_AIM OF THE TASK_
What you return should be the line containing "Hiển thị tình" and each line after it to the end of the records, copied exactly.

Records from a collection

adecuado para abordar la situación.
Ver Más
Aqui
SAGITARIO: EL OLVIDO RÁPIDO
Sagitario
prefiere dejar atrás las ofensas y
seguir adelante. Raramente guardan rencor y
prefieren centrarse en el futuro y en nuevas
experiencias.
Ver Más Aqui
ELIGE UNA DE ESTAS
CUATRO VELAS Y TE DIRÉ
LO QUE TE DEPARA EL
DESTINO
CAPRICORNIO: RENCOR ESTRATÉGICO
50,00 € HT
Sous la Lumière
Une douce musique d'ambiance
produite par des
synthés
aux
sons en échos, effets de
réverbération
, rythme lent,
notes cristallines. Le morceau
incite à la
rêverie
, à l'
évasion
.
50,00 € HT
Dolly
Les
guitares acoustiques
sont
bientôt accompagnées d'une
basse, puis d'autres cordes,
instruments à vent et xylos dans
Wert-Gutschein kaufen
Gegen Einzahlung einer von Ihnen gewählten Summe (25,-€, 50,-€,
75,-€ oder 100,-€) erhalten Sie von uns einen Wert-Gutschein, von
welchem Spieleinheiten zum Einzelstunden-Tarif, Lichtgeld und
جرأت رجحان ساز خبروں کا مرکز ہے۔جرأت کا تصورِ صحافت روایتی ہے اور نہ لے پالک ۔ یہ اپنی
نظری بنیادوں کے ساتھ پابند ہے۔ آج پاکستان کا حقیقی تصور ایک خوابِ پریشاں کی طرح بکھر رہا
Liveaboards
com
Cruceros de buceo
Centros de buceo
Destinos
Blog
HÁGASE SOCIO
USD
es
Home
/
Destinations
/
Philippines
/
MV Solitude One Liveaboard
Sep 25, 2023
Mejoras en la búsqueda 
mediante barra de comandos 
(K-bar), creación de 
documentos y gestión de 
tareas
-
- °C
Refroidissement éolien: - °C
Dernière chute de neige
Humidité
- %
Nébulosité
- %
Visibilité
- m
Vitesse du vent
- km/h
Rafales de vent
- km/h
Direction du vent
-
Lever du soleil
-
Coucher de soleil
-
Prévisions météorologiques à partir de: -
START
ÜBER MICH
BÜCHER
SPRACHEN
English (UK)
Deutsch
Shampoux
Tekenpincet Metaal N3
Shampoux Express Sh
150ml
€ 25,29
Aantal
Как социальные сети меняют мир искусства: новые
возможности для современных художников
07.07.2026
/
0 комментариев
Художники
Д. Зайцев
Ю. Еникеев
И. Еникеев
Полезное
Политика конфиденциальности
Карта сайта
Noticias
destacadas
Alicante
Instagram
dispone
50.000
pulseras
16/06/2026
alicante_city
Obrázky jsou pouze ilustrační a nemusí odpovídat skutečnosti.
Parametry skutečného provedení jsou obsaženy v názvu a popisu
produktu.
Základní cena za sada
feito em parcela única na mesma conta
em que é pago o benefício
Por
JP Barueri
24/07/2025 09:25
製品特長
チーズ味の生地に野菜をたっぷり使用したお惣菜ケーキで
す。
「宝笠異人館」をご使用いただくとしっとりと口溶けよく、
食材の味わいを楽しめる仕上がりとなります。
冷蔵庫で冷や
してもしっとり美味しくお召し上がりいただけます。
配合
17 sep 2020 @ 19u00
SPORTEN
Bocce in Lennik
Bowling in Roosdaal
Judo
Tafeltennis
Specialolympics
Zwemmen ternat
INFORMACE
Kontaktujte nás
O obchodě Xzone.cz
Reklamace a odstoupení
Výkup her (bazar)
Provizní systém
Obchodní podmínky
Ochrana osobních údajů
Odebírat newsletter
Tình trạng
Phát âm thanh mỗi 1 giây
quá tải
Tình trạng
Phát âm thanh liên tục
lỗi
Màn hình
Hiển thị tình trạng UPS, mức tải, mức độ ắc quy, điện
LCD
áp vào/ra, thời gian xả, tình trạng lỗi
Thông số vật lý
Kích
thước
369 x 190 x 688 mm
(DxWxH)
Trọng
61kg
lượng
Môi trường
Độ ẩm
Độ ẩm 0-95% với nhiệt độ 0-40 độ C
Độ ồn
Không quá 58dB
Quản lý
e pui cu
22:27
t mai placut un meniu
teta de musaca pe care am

_YOUR RESPONSE_
Hiển thị tình trạng UPS, mức tải, mức độ ắc quy, điện
LCD
áp vào/ra, thời gian xả, tình trạng lỗi
Thông số vật lý
Kích
thước
369 x 190 x 688 mm
(DxWxH)
Trọng
61kg
lượng
Môi trường
Độ ẩm
Độ ẩm 0-95% với nhiệt độ 0-40 độ C
Độ ồn
Không quá 58dB
Quản lý
e pui cu
22:27
t mai placut un meniu
teta de musaca pe care am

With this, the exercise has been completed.